Berglandschaft mit Fluß, um 1565

Federico Barocci, eigentlich Fiori, Zeichner

Berglandschaft mit Fluß, um 1565

Die Darstellung einer von einem Fluss durchzogenen Landschaft zählt zu den bemerkenswertesten Zeichnungen im weit über 1200 Zeichnungen umfassenden Œuvre des Künstlers. Sie stellt in der kleinen Gruppe von ca. 20 erhaltenen – von ca. 170 dokumentarisch nachweisbaren – Landschaftsstudien Baroccis die größte und eindrucksvollste dar. Ansonsten überwiegen Studien einzelner Bäume oder Büsche. Mit dem Panoramablick greift der Künstler einen in der zweiten Hälfte des 16. Jahrhunderts weit verbreiteten Typus auf, in dem die exakte topographische Wiedergabe zumeist nur eine untergeordnete Rolle spielte. Trotzdem wollte Olsen in der im Hintergrund erkennbaren Stadt möglicherweise die Gegend von Ascoli Piceno in den Marken erkennen.(Anm.1) Harzen schlug sogar konkret Urbino, die Geburtsstadt des Künstlers, vor, doch sind diese Hinweise nicht überzeugend. Obgleich im Nachlassinventar von Studien „dal vero“, also vor der Natur berichtet wird, ist hier wohl eher eine allgemeine Erinnerung an die heimische Hügellandschaft der Marken zu vermuten. Wahrscheinlich entstand die Zeichnung ohne konkreten Zweck als Kunstwerk für sich.
Das Blatt wurde wohl, wie die alte Aufschrift vermuten lässt, von einem Vorbesitzer als ein Werk Federico Zuccaris angesehen; spätestens seit dem 19. Jahrhundert wird die Zeichnung jedoch Barocci zugeschrieben. Die dünnen Linien und kraftvollen Striche verweisen auf dessen frühe Zeichnungen, wie den „Hl. Georg und den Drachen“ in den Uffizien (Anm.2) und „Die Heilige Familie“ im Louvre (Anm.3). Olsen sah in der Behandlung der Bäume mit der summarischen Wiedergabe des Laubs Ähnlichkeit zu Kompositionsstudien der 1560er Jahre, so z. B. der „Anbetung der Hirten“ in Berlin4.
Gut vergleichbar ist auch das Londoner Blatt mit der „Stigmatisation des Hl. Franz von Assisi“ (Anm.5). Hier wie dort finden sich ähnliche Verwischungen der Weißhöhung und die feinen Punkte, mit denen die Blätter angedeutet werden. Allerdings weist das Londoner Blatt weniger Pentimenti auf, da es als direkte Vorzeichnung für ein Gemälde von vornherein mit größerer Sorgfalt angelegt wurde.
....
◆ Aufgabe A ◆
Kopiere aus dem Text über Baroccis Berglandschaft wortgetreu alles von „Gut vergleichbar ist“ bis hinunter zu „Sorgfalt angelegt wurde.“.
◆ Aufgabe B ◆
Beantworte anhand des Textes über Baroccis Berglandschaft diese Fragen:
(i) Wie viele Landschaftsstudien Baroccis sind erhalten?
(ii) Für wessen Werk hielt ein Vorbesitzer das Blatt laut der alten Aufschrift wohl?
(iii) Weshalb zeigt das Londoner Blatt weniger Pentimenti?
◆ Aufgabe C ◆
Bitte schreib den Text über Baroccis Berglandschaft im Anschluss an seinen letzten Satz weiter.

◆ Gezeigte Daten ◆
....
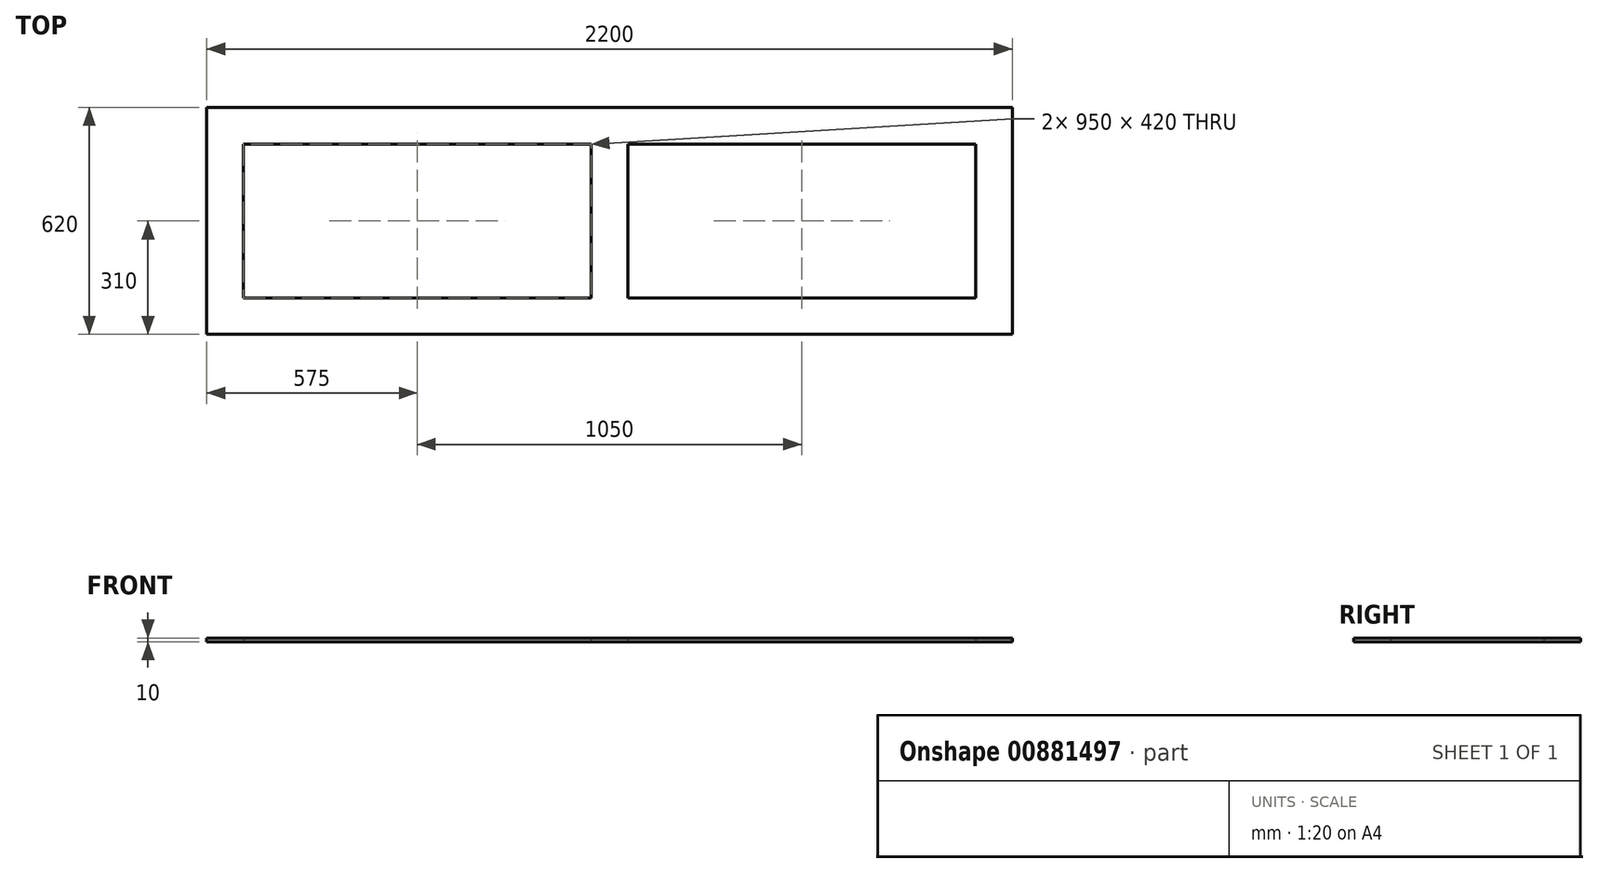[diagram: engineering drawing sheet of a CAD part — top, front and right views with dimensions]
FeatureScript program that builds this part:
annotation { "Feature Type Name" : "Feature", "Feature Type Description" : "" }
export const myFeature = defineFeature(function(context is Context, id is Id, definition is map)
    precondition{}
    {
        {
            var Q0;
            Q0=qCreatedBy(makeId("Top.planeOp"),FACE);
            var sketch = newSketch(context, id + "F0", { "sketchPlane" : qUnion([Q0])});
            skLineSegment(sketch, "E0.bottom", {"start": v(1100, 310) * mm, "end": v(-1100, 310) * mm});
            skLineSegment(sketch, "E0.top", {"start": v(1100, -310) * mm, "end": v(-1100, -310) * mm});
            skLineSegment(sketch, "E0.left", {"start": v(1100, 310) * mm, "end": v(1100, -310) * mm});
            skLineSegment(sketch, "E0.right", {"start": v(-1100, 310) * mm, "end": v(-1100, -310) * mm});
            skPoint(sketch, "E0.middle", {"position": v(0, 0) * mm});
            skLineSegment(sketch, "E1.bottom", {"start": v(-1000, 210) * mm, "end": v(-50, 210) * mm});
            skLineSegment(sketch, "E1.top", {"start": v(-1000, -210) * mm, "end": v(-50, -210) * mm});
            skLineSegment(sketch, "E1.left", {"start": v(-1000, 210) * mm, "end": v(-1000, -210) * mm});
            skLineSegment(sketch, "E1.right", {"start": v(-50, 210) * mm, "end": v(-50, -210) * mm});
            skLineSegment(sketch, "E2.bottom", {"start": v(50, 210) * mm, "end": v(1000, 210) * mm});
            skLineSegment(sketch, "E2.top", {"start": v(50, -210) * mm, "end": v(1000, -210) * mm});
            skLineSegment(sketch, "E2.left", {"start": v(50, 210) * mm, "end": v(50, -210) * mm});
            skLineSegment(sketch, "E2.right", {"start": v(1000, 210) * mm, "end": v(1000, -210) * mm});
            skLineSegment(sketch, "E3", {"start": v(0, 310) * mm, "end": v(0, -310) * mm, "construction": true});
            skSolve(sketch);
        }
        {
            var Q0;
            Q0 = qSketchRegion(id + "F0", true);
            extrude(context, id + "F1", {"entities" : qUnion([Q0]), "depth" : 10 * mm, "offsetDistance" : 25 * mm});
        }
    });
....
◆ Richtige Antwort A ◆
Gut vergleichbar ist auch das Londoner Blatt mit der „Stigmatisation des Hl. Franz von Assisi“ (Anm.5). Hier wie dort finden sich ähnliche Verwischungen der Weißhöhung und die feinen Punkte, mit denen die Blätter angedeutet werden. Allerdings weist das Londoner Blatt weniger Pentimenti auf, da es als direkte Vorzeichnung für ein Gemälde von vornherein mit größerer Sorgfalt angelegt wurde.

◆ Richtige Antwort B ◆
(i) Ungefähr 20.
(ii) Für ein Werk Federico Zuccaris.
(iii) Weil es als direkte Vorzeichnung für ein Gemälde von vornherein mit größerer Sorgfalt angelegt wurde.

◆ Richtige Antwort C ◆
Verschiedentlich wurde versucht, die Studie mit einem Gemälde Baroccis zu verbinden. Olsen und Emiliani sahen in dem Blatt eine Vorstudie zur Landschaft auf dem 1565 entstandenen Gemälde „Madonna mit dem Hl. Johannes“ (Urbino, Galleria Nazionale) (Anm.6); Pillsbury und Richards beobachteten 1978 eine Ähnlichkeit zum Hintergrund des in der Attribution umstrittenen Gemäldes „Der Hl. Hieronymus in der Wüste“ (Urbino, Dommuseum).(Anm.7) Doch beide Bezüge sind zu allgemein, als dass die Hamburger Zeichnung als Vorstudie angesehen werden könnte.

David Klemm

1 Italienische Zeichnungen der Renaissance aus dem Kupferstichkabinett der Hamburger Kunsthalle, bearb. v. Eckhard Schaar unter Mitarbeit v. David Klemm, Ausst.-Kat. Hamburger Kunsthalle, Ostfildern-Ruit 1997, S. 82.
2 Florenz, Gabinetto Disegni e Stampe degli Uffizi, Inv.-Nr. 11313; vgl. Harald Olsen: Federico Barocci, Kopenhagen 1962, Abb. 14.
3 Paris, Musée du Louvre, Département des Arts Graphiques, Inv.-Nr. 2848; vgl. Harald Olsen: Federico Barocci, Kopenhagen 1962, Abb. 2.
4 Staatliche Museen zu Berlin, Kupferstichkabinett, KdZ 4131.
5 London, British Museum, Department of Prints and Drawings, Inv.-Nr. Pp 3-203.
6 Harald Olsen: Federico Barocci, Kopenhagen 1962, S. 145–146, bei Nr. 11; Andrea Emiliani: Federico Barocci (Urbino 1535-1612), 2. Bde., Pesaro 1985, I, S. 29.
7 The Graphic Art of Federico Barocci. Selected Drawings and Prints, bearb. v. Edmund P. Pillsbury, Louise S. Richards, Ausst.-Kat. The Cleveland Museum of Art, New Haven 1978, S. 38.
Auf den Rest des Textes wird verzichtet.